CHAPTER XII

BY TELESCRIBE

What Sir John Hampden was "about to do" he had decided in the course of the outward journey.

There was nothing in his actions, past or prospective, that struck him as illogical. He would have said, indeed, that they were the only possible outcome of the circumstance.

For the last four hours, as the nameless emissary of the Order to whose discipline he bound himself, he had merged every other feeling in his duty to the dying man and in the fulfilment of a death-bed charge.

That was over; now, as the President of the Unity

League, he was on his way to try by every means in his power to minimise the effect of what he had done; to anticipate and counteract the value of the warning he had so scrupulously conveyed.

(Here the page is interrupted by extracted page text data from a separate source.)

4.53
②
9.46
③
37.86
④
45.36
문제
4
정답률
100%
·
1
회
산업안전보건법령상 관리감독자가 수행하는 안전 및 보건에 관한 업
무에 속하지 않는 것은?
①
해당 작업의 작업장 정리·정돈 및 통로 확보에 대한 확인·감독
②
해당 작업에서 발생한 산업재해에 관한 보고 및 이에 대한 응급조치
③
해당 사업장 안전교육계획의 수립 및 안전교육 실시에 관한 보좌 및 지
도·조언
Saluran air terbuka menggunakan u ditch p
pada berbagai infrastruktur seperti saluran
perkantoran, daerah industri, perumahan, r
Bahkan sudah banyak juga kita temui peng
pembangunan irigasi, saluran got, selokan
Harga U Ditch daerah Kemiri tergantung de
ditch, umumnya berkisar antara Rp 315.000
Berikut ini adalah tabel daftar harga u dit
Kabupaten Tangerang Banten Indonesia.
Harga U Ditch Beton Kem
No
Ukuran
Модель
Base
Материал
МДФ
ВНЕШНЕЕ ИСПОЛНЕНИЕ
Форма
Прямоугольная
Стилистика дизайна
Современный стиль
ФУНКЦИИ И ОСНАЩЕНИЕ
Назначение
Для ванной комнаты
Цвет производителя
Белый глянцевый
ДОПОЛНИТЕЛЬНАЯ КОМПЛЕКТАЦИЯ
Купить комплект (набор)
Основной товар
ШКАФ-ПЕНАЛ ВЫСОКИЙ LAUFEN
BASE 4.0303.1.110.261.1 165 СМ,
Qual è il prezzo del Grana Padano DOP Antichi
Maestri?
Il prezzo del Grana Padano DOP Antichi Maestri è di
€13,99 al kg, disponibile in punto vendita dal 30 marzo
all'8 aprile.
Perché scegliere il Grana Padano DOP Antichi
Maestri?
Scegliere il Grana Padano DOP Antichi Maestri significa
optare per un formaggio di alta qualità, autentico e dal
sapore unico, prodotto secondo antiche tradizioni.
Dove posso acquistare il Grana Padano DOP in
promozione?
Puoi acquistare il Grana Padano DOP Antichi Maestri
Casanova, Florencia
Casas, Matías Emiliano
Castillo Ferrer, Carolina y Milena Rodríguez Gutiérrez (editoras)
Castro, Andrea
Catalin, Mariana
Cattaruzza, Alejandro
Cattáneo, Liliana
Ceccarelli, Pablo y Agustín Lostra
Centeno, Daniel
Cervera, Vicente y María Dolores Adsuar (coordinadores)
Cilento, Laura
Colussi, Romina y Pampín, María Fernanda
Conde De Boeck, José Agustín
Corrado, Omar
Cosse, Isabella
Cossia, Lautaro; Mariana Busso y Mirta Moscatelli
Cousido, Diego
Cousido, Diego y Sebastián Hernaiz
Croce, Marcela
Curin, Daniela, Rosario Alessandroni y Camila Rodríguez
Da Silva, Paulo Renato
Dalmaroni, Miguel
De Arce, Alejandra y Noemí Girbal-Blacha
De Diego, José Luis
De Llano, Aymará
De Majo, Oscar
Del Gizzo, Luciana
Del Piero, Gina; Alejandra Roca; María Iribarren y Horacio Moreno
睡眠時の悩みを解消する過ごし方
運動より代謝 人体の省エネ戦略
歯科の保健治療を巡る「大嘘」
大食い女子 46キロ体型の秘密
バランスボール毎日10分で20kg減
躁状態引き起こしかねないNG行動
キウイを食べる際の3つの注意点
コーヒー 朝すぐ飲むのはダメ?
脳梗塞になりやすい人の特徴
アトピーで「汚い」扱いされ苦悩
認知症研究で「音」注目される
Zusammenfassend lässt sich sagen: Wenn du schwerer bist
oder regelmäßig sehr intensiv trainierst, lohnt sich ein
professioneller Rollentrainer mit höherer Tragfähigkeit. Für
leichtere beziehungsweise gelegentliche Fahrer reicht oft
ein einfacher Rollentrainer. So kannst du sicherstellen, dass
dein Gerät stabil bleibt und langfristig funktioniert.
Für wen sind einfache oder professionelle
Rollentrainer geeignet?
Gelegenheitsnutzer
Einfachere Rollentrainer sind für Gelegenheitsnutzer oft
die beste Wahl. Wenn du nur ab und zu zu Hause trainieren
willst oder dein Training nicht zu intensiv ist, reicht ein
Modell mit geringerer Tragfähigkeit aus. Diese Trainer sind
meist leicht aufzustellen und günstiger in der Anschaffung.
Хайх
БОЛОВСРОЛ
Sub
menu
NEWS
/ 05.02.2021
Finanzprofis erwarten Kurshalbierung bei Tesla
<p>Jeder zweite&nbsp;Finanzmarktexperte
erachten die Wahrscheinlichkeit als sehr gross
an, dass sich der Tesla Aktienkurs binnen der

It was a fantastic predicament. He had sat for perhaps half an hour with the unsealed envelope in his pocket, and no eye had been upon him. He had declared passionately, year after year, that class and class were now at war, that the time for courteous retaliation was long since past, that social martial law had been proclaimed. Yet as he drove back to Trafalgar Chambers he would have given a considerable sum of money—the League being not ill provided, say fifty thousand pounds—to know the extent of those notes.

When he reached the offices it was almost half-past twelve. Salt would be flying northward as fast as steam could take him, and for the next two hours at least, cut off from the possibility of any communication. The burden of decision lay on Hampden alone.